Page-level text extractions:
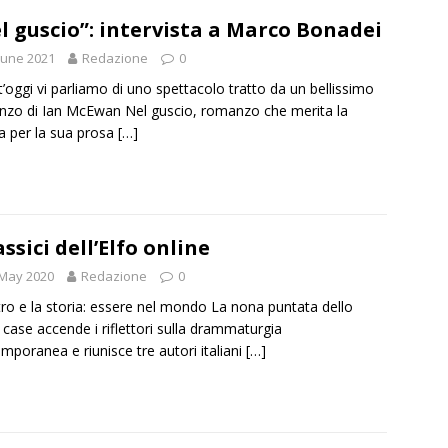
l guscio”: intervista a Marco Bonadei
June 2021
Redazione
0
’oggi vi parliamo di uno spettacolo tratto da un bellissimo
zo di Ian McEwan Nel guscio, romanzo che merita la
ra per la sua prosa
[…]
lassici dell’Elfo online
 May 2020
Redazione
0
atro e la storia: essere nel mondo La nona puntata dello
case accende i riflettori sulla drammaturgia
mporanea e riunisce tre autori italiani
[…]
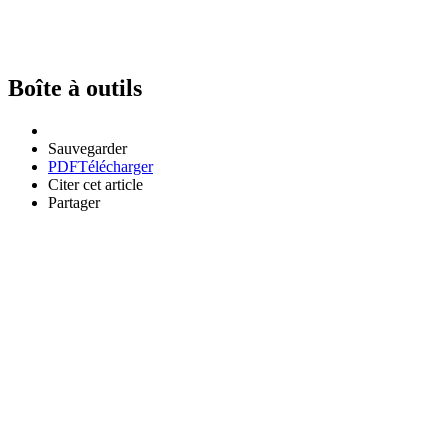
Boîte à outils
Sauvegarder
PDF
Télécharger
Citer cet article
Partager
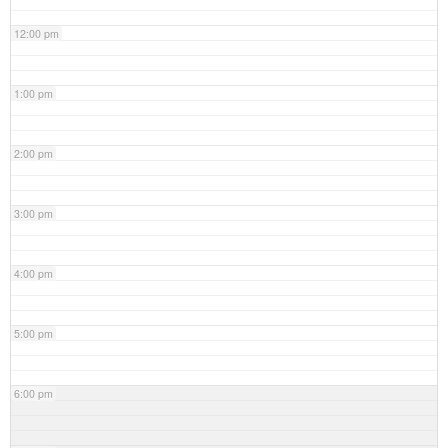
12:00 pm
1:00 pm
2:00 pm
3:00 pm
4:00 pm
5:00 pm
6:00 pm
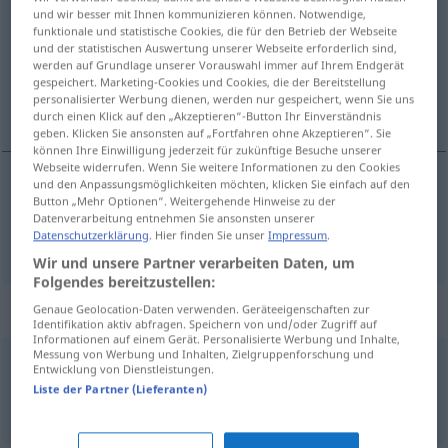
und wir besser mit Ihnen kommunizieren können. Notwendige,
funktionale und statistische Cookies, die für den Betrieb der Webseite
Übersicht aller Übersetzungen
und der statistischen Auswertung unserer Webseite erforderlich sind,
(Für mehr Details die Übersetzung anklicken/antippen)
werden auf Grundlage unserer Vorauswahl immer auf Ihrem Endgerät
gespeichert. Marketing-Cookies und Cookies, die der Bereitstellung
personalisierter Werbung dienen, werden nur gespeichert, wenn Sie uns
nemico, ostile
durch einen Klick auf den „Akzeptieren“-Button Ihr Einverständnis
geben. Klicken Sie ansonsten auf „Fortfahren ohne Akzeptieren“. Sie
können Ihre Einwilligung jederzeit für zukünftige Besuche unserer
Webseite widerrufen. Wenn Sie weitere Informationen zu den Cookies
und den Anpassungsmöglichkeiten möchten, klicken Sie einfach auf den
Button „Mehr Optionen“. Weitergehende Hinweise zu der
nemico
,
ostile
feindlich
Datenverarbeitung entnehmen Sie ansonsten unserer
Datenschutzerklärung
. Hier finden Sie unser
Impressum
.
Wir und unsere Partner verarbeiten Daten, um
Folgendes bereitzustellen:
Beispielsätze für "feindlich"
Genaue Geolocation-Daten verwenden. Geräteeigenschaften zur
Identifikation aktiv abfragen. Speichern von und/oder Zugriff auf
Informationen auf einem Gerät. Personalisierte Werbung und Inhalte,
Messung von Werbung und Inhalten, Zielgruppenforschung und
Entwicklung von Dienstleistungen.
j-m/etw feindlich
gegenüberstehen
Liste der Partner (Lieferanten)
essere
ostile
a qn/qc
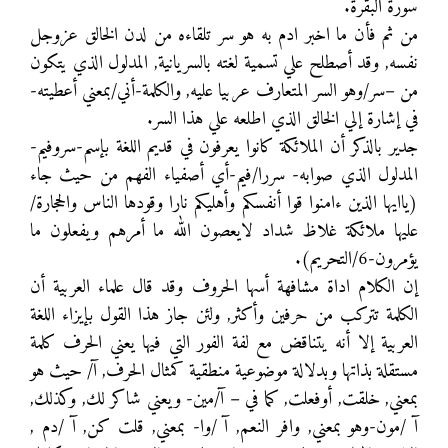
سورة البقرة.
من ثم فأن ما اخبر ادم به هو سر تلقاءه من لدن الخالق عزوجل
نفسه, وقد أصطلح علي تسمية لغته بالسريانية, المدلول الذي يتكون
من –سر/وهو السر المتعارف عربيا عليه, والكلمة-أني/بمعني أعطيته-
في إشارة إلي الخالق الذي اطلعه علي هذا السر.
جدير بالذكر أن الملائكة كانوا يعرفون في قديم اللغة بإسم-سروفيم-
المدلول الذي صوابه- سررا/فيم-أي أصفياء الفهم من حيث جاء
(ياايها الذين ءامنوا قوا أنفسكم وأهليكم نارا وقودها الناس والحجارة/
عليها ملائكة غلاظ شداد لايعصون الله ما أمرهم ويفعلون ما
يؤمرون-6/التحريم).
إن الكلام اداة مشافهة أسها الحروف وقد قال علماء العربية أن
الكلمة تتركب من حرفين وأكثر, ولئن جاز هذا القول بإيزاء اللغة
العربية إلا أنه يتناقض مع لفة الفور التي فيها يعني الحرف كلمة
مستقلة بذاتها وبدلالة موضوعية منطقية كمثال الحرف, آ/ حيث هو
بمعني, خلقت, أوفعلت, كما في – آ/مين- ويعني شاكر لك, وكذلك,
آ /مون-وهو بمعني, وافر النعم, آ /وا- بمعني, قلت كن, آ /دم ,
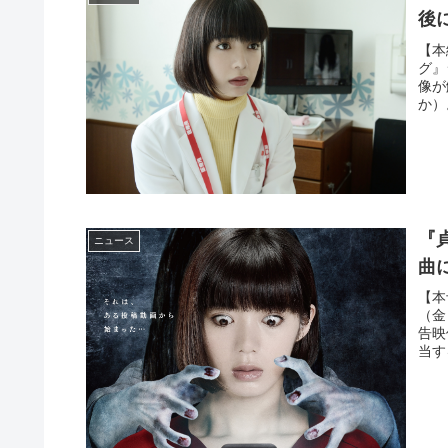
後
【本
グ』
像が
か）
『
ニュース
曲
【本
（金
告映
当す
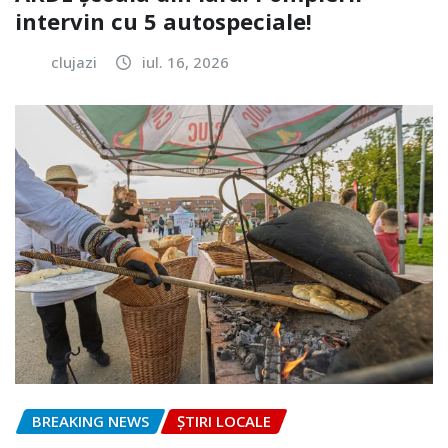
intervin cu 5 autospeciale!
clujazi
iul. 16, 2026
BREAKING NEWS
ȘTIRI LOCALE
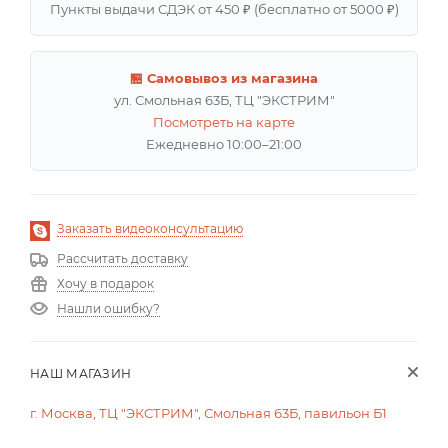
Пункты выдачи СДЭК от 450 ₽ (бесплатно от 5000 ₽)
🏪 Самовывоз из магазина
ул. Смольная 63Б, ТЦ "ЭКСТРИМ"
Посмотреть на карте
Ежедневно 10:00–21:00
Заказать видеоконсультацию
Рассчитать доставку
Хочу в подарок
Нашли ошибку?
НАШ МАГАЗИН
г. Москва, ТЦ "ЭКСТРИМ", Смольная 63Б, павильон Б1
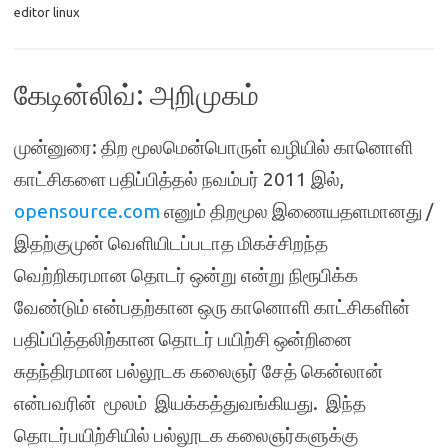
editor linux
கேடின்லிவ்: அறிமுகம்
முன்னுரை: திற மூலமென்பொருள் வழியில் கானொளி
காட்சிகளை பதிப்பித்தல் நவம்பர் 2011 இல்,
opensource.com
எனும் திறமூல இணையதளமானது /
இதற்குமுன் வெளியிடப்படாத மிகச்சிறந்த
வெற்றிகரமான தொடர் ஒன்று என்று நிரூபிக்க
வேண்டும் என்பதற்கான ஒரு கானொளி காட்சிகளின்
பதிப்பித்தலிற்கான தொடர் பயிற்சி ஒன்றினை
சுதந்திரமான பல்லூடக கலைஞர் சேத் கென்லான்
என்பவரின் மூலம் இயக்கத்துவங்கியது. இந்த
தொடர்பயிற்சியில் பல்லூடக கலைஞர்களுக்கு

---

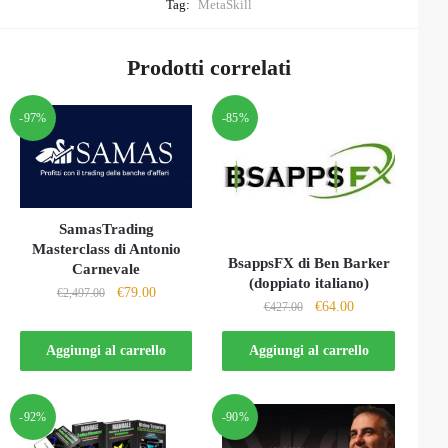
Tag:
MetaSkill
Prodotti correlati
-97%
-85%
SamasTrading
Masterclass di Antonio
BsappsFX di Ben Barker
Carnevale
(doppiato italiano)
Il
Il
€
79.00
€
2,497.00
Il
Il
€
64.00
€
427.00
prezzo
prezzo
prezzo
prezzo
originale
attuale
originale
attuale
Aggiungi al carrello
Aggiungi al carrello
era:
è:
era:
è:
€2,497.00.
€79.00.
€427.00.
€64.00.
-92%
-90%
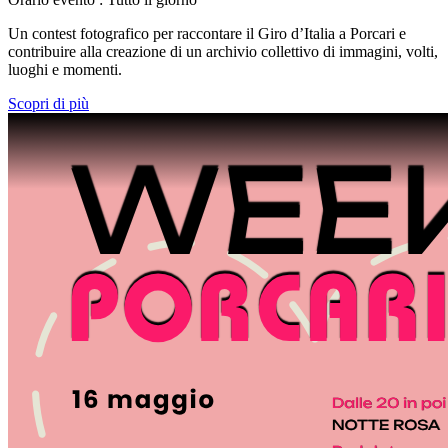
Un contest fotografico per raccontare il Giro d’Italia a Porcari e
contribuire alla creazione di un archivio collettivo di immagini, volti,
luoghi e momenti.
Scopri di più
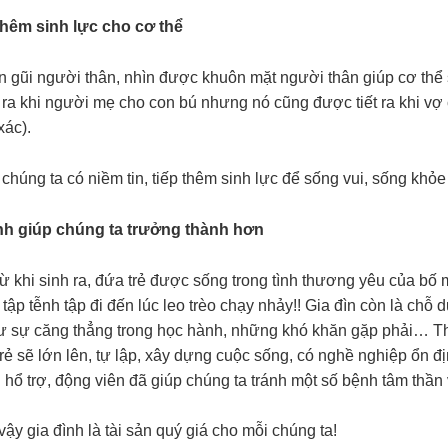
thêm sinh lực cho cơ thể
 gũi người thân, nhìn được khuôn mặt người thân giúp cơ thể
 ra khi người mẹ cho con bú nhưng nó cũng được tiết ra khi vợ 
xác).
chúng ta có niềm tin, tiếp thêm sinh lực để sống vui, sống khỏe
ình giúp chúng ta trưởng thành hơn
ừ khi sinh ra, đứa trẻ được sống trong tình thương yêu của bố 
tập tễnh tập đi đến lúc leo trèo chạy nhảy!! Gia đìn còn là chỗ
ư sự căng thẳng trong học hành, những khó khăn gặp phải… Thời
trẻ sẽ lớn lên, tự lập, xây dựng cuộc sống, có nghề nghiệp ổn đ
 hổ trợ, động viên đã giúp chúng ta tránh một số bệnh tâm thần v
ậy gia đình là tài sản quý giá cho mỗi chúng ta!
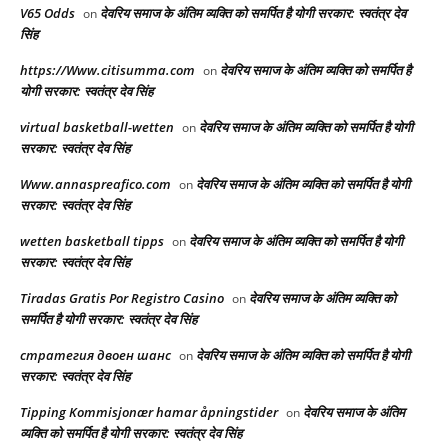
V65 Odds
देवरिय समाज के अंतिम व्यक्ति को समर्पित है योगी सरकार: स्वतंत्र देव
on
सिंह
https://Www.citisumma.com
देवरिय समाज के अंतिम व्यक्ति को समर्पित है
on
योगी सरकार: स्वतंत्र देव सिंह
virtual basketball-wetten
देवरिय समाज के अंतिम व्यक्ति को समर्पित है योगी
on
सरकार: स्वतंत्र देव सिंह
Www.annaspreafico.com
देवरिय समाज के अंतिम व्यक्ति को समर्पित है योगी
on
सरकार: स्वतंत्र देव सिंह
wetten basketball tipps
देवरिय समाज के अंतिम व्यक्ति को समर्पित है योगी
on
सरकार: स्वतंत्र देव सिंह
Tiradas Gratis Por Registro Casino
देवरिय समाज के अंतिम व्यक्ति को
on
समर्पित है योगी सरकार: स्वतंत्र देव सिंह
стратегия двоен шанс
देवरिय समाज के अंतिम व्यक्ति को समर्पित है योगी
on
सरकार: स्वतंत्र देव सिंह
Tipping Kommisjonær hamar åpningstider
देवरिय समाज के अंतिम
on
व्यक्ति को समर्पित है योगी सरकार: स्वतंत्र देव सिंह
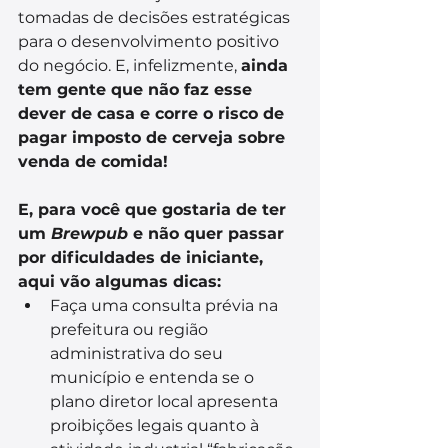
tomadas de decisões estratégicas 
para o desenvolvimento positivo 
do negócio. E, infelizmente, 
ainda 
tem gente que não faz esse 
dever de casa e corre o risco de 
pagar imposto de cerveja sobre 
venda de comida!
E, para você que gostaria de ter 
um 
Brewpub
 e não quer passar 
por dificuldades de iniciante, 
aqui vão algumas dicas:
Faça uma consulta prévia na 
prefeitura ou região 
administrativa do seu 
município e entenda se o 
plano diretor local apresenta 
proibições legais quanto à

- Task brief: For each line of the data that has the word "được", report that line.

- Exercise output:
 gũi người thân, nhìn được khuôn mặt người thân giúp cơ thể
 ra khi người mẹ cho con bú nhưng nó cũng được tiết ra khi vợ 
ừ khi sinh ra, đứa trẻ được sống trong tình thương yêu của bố 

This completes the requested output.